SUPPLIED RECORDS -
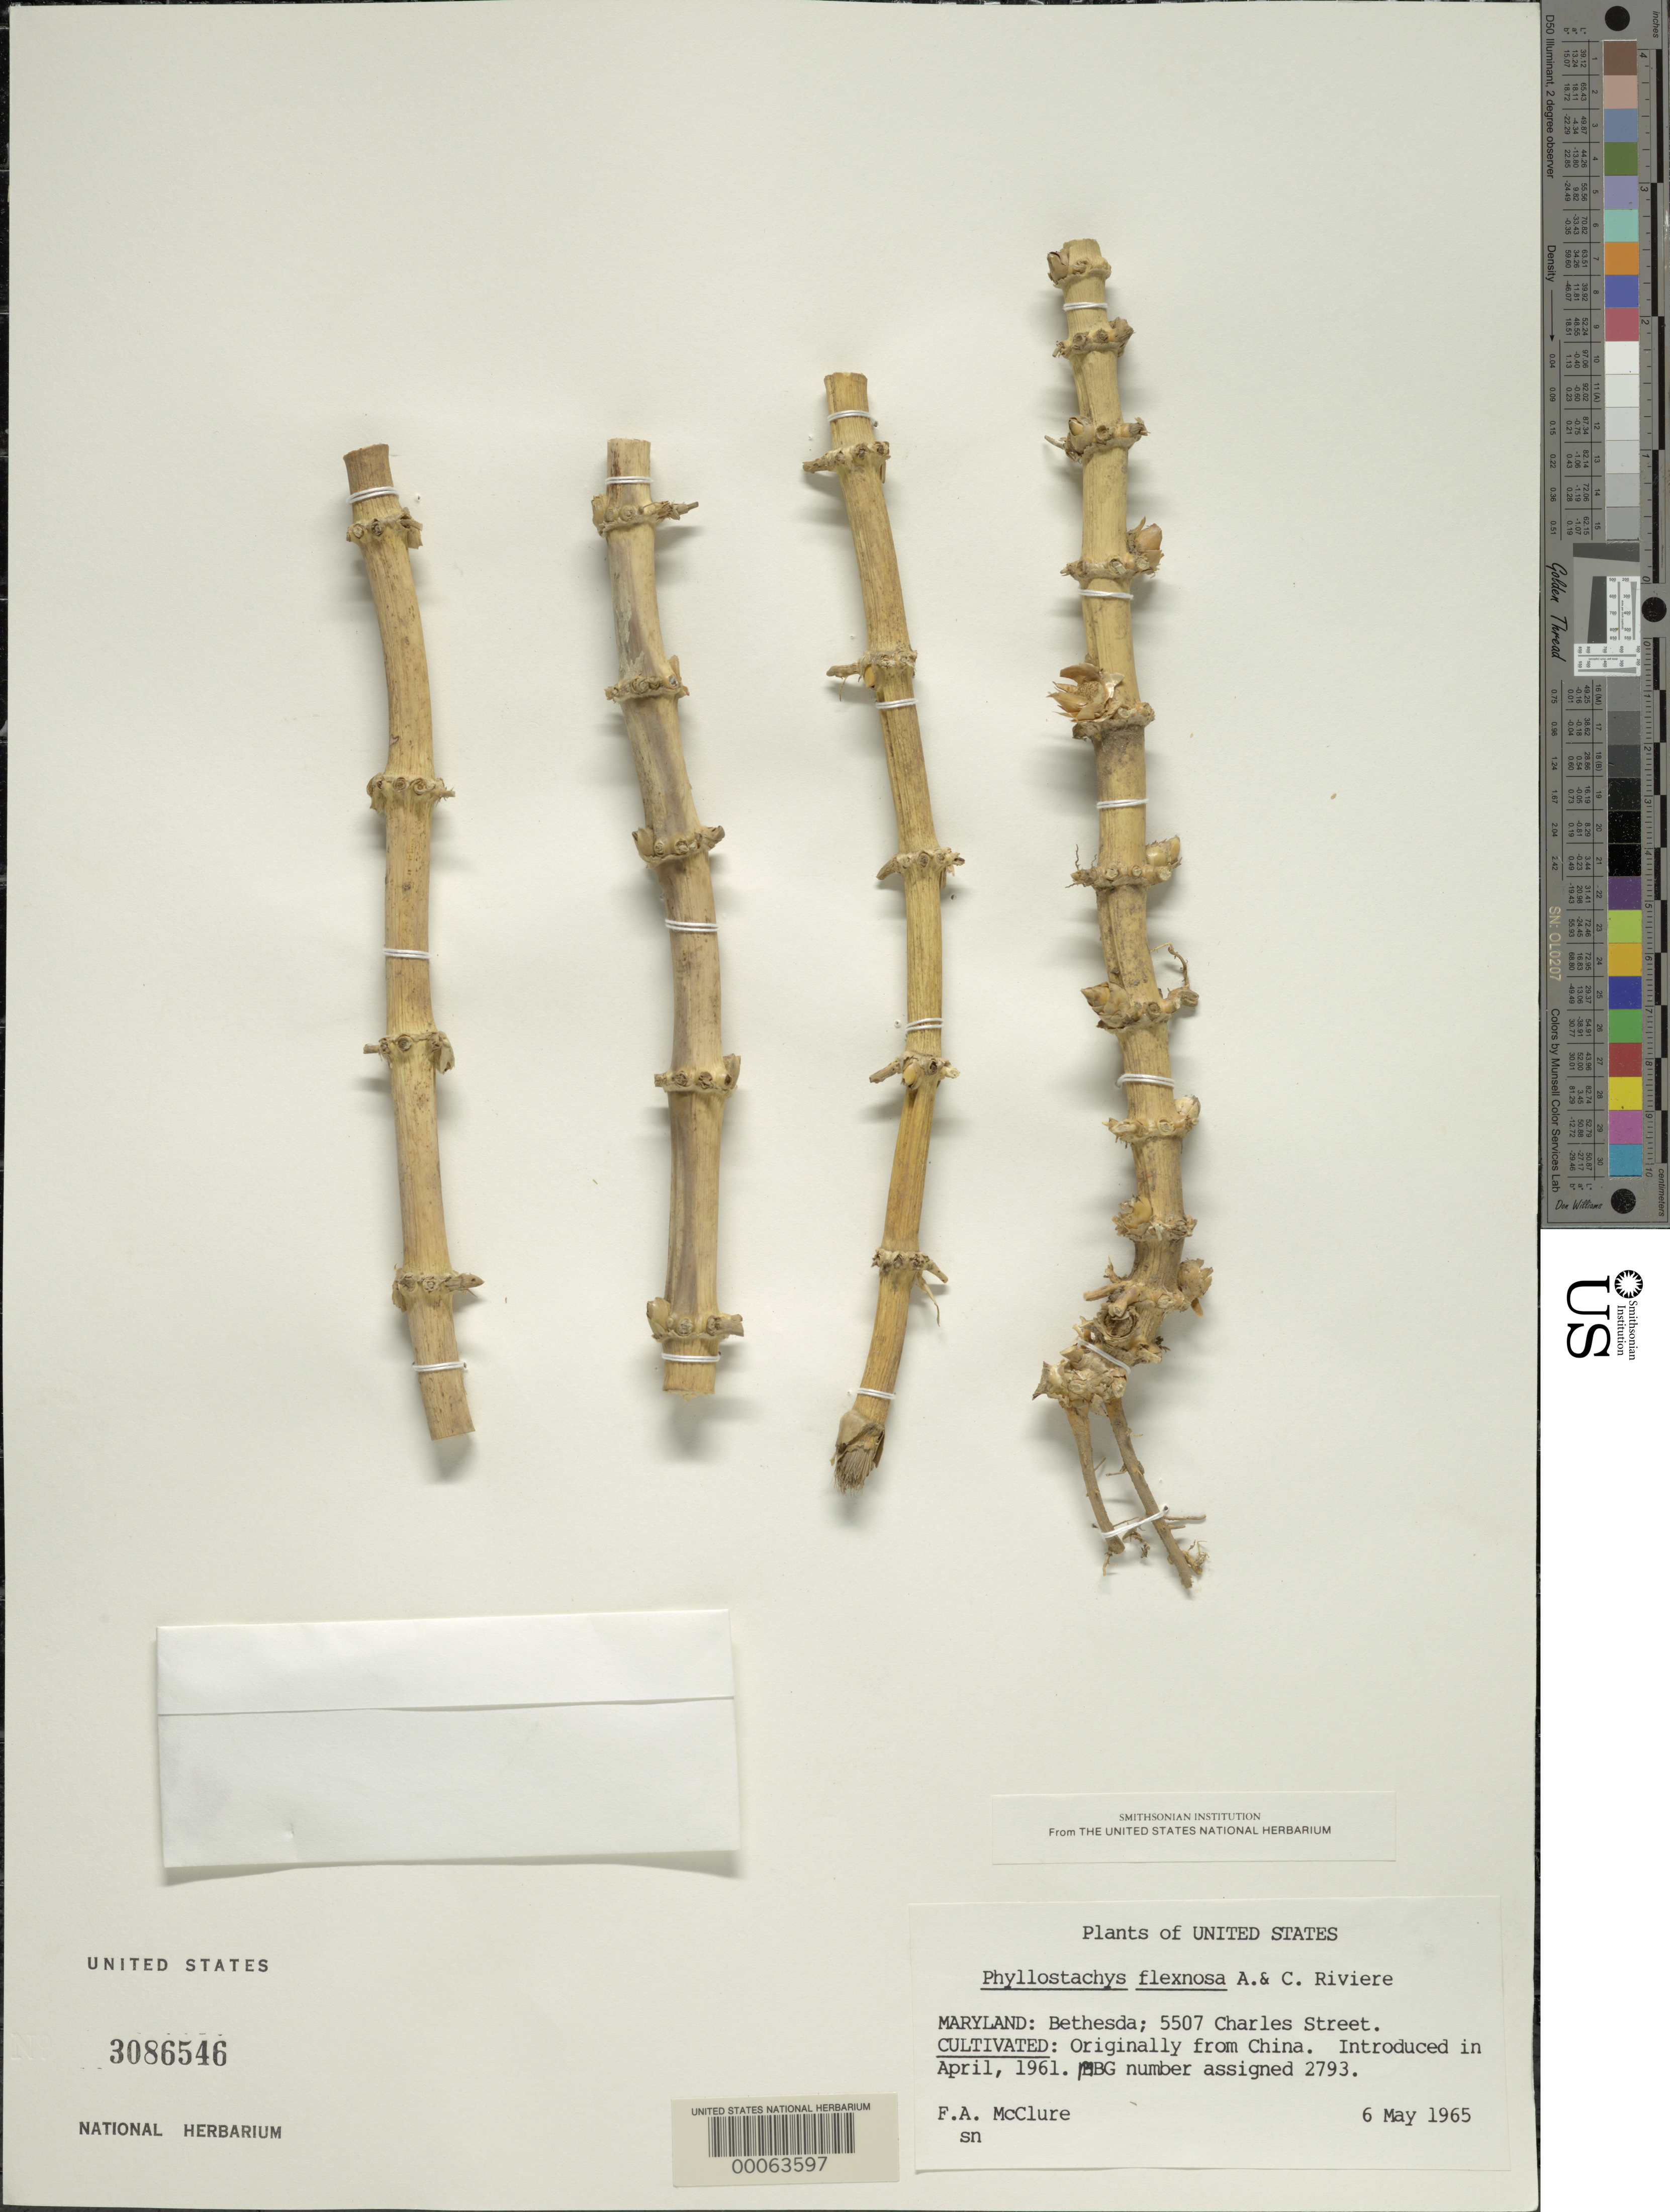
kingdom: Plantae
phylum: Tracheophyta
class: Liliopsida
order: Poales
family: Poaceae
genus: Phyllostachys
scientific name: Phyllostachys flexuosa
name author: Rivière & C. Rivière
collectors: F. A. McClure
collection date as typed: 06 May 1965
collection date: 1965-05-06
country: United States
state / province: Maryland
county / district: Montgomery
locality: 5507 Charles Street, Bethesda (McClure's garden)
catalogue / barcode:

JOB -
Reproduce every line of the items above word for word, but leave out the pictures.

CORRECT OUTPUT -
kingdom: Plantae
phylum: Tracheophyta
class: Liliopsida
order: Poales
family: Poaceae
genus: Phyllostachys
scientific name: Phyllostachys flexuosa
name author: Rivière & C. Rivière
collectors: F. A. McClure
collection date as typed: 06 May 1965
collection date: 1965-05-06
country: United States
state / province: Maryland
county / district: Montgomery
locality: 5507 Charles Street, Bethesda (McClure's garden)
catalogue / barcode:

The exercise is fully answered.